Dumb Friends League starts on $40M renovation; John Malone pledged $20M


The $40 million renovations will bring the DFL’s facility up to 110,000 square feet. (Kailyn Lamb)

One of Colorado’s richest businessmen is looking out for man’s best friend.   

Cable magnate John Malone has pledged $20 million through his foundation to The Dumb Friends League for a three-year project to renovate its facility near the corner of Evans Avenue and Quebec Street.

Dumb Friends COO Apryl Steele said the upgrades will expand the DFL’s facility at 2080 S. Quebec St. from 84,500 to 110,000 square feet.

Steele said the nonprofit, which placed 19,000 dogs, cats and other pets in homes last year, needs more room and better clinic space.

“We have the support from our community to do that operationally, we just need the facility to make that happen.”

The DFL has raised $6 million so far – a combination of individual pledges and Malone’s match – which will rebuild the dog adoption area and expand the veterinary clinic and admissions area.

Steele said that much of the construction costs will go toward ventilation to keep out odors and help maintain disease control.

The organization reported revenue of $16.8 million in 2016, according to tax filings.

John Malone (Getty/Drew Angerer)

John and Leslie Malone also helped the DFL fund its Harmony Equine Center in Franktown near Castle Rock, which opened in 2012. The philanthropists also have donated to Colorado State University’s veterinary school, including a $42.5 million gift for the Institute for Biologic Translational Therapies in December 2014.

“We have a longstanding relationship with them,” Steele said. “They like that we are a nonprofit that runs like a business.”

Construction on the dog adoption area has begun.
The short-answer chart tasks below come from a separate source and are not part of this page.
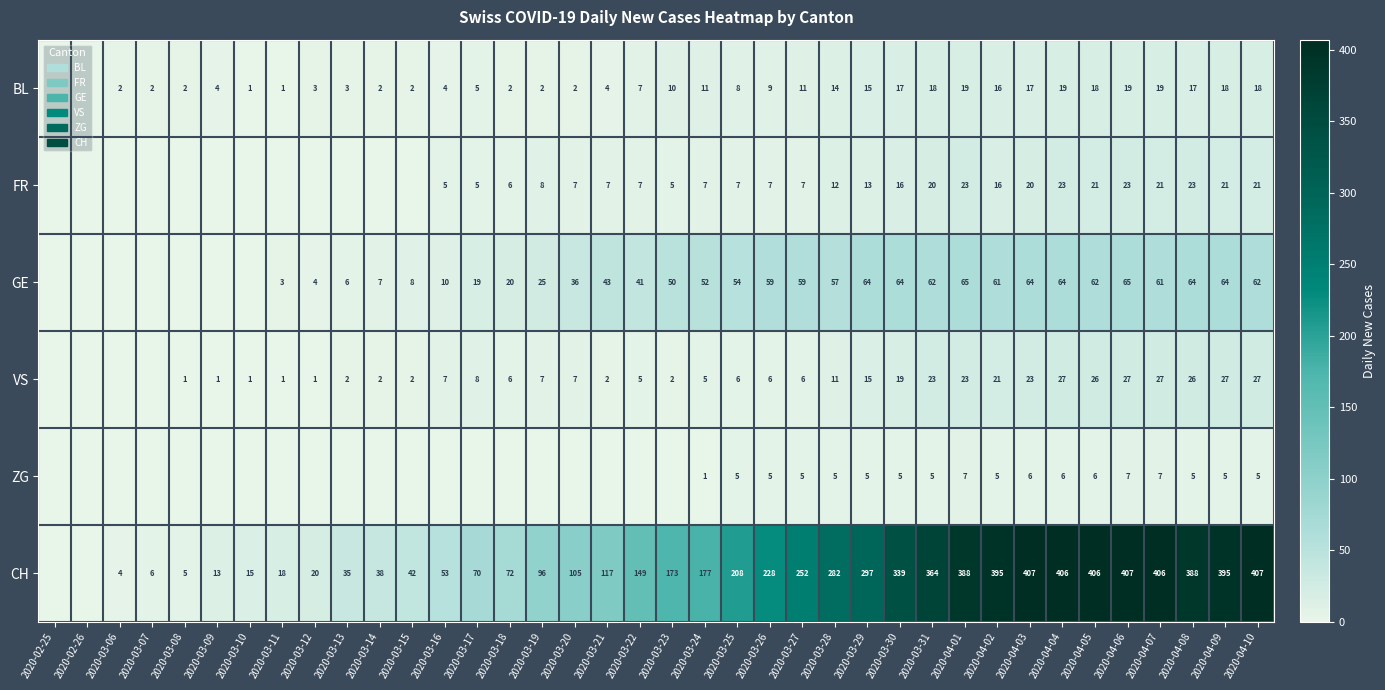

At 2020-04-08, list the series in order from smallest to largest.

ZG, BL, FR, VS, GE, CH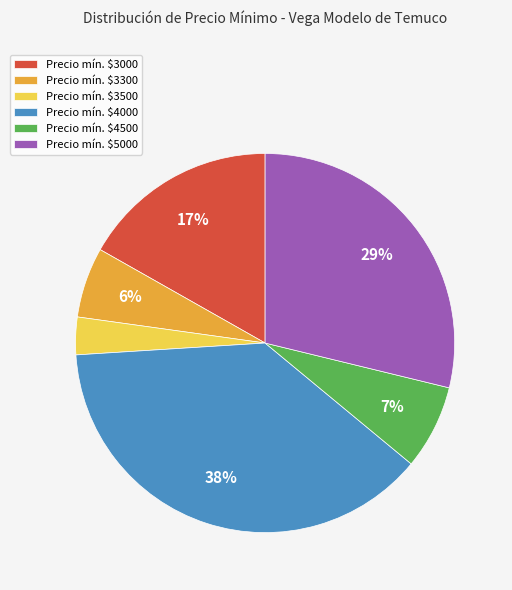

True or false: Precio mín. $3500 accounts for 12% of the total.

False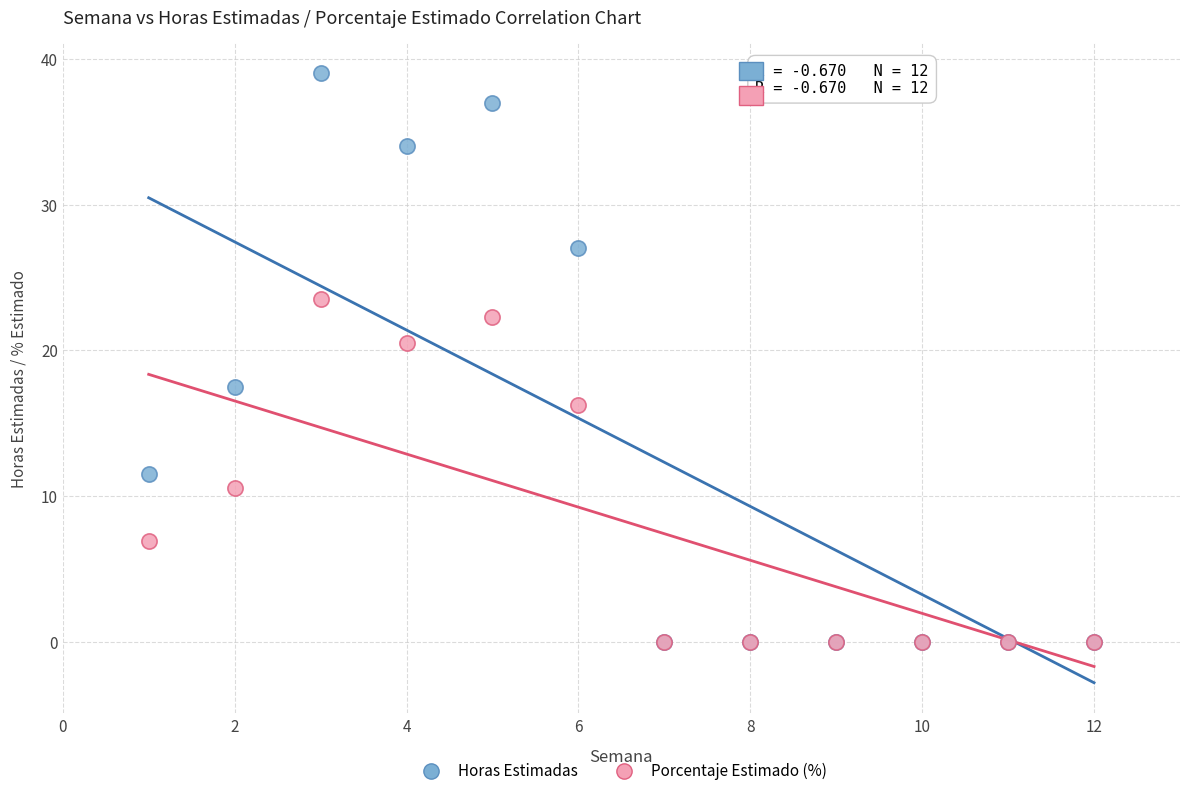

What are all the series names shown in the legend?

Horas Estimadas, Porcentaje Estimado (%)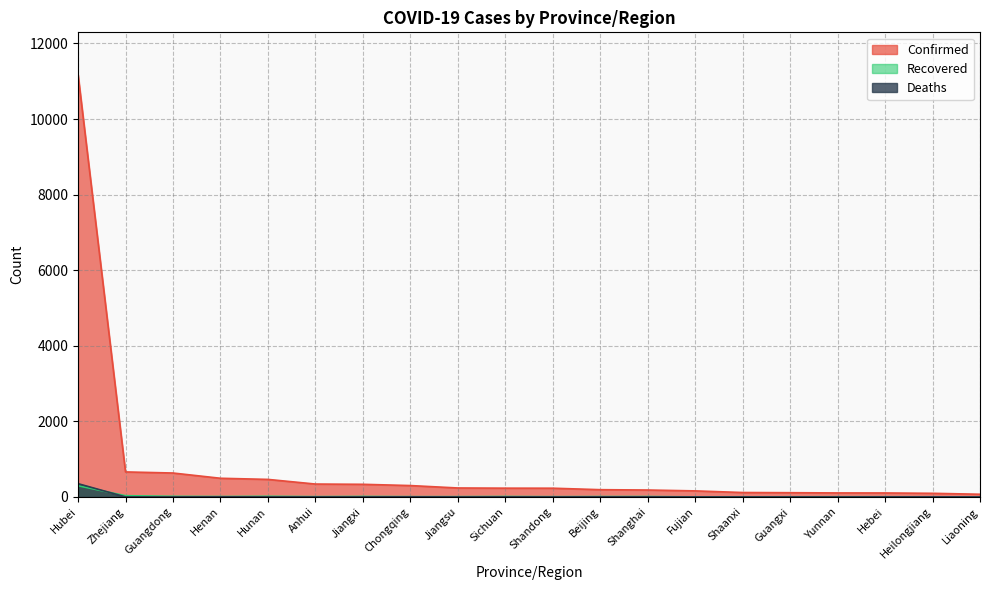

True or false: Recovered and Confirmed intersect in this chart.

False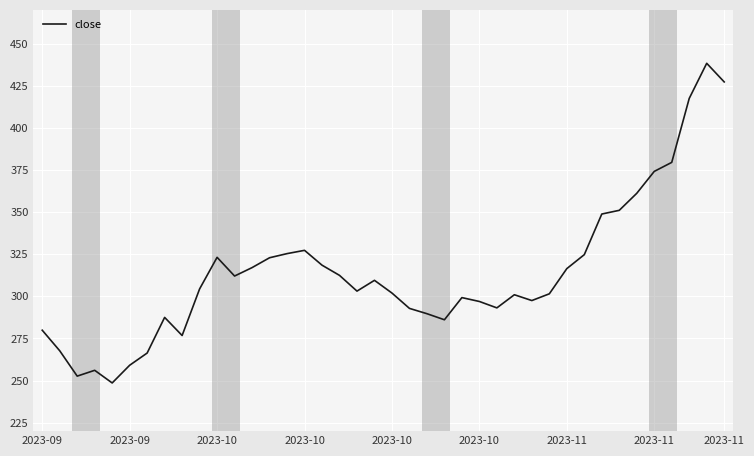

What is the difference between the maximum and minimum values?

189.7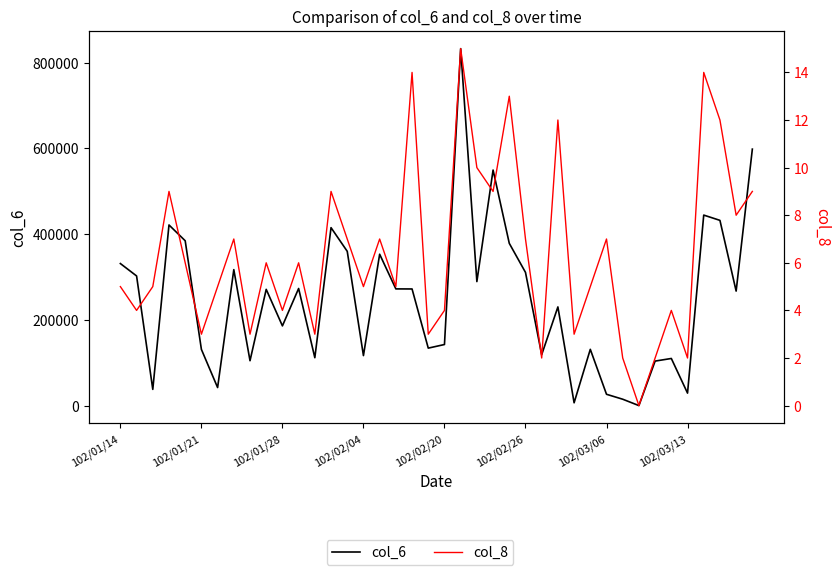

What is the value of the col_8 point at the 12th from the left?

6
The main part of the building, which was first built in 1974, will be demolished and rebuilt starting in July.

While parts of the DFL facility had been added or renovated over the years, the dog adoption facility remains much the same as when it was built 43 years ago. It currently holds 100 kennels, and only has one drain.

“It was state of the art at the time – it’s not now,” Steele said.

The new dog adoption area will include sound proofing and isolated, enclosed holding areas for dogs that are unfriendly or sick. More room for animals means the DFL can accommodate shelters outside of the state that may not have room to care for large numbers of dogs or cats.